======== PROVIDED PASSAGE

When a society ages, its resource allocation increasingly favors the old. Healthcare costs, for example, rise exponentially. Broadly, an old population is unwilling to take risks, which makes social or economic change difficult. Underlying forces in an aging society favor unproductive expenditures and less competition.
Rising social burdens in an aging society obviously fall on the working population, i.e. the tax burden on the working rises over time. The diminishing reward for work decreases labor supply, as workers choose more leisure. A vicious cycle in labor incentives is quite possible.
The changes in an aging society are far greater than what the arithmetic of the so-called dependency ratio – the ratio of non-working to working citizens – suggests. A society changes in many ways to become more conservative, less hard-working, and less innovative. The society ages....
...Rising national debts in developed economies are driven by aging. The benefits they promised during the high growth period cannot be supported by government revenues anymore. They resort to borrowing to keep promises. Japan's national debt at about 200 percent of GDP is the highest in the world. Other developed economies seem to be on the way there. The average fiscal deficit in Europe is 6 percent of GDP. Britain's is 12 percent, and America's is 10 percent. While most analysts blame oversized deficits on the recession, they could last for many years to come. Japan's deficit in the 1990s was viewed similarly. With such high deficits, it won't take long for them to catch up with Japan....

================

§ **WORK TO COMPLETE**
Extend the text on aging societies and rising national debt, picking up right after its last sentence, "With such high deficits, it won't take long for them to catch up with Japan."

======== RECORDS PROVIDED

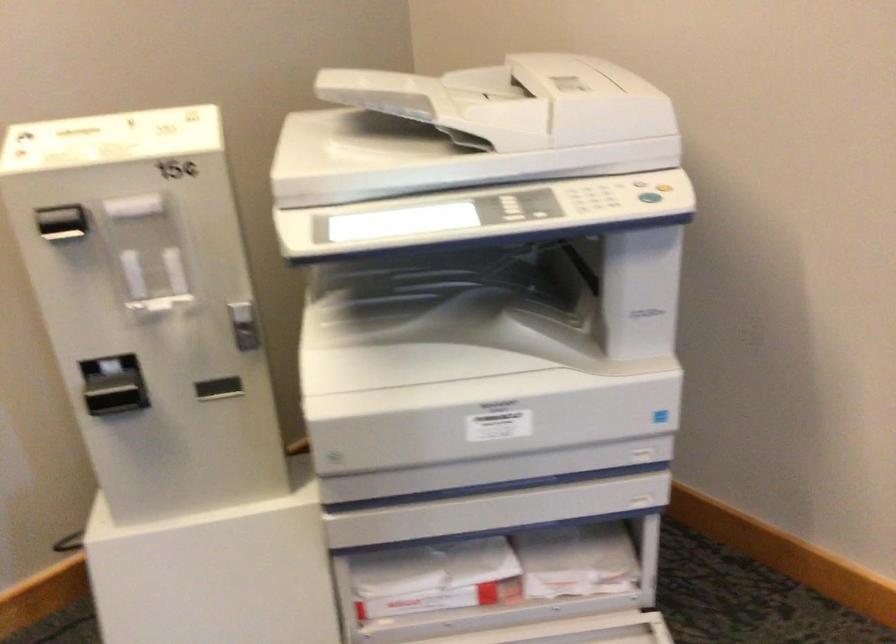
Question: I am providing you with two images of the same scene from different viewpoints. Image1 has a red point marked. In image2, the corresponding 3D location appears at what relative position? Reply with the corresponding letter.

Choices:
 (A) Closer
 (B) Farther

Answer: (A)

================

§ **WRITTEN ANSWER**
...Aging has disastrous consequences for asset prices. Property, for example, must be a permanent bear market. Declining population means declining demand for property. As property is a long-lasting asset, permanent surplus is likely, exerting a constant downward pressure on property prices. Japan's property prices have been declining at about 7 percent per annum for nearly two decades. The rental yield happens to be similar to the price decline. Foreigners are enticed by Japan's high rental yield from time to time. Few have made money.
An aged economy is a stagnant economy. Hence, corporate profits are likely to be stagnant. Without growth, stocks should be very cheap, say, around 10 times earnings and 5 percent dividend yields. Japan's stocks were trading at above 70 times earnings at their peak. They have been falling for two decades. Foreigners are sometimes attracted to the improving valuation of Japan's stock market. Periodic foreign buying causes market upturns, but all have turned out to be value traps...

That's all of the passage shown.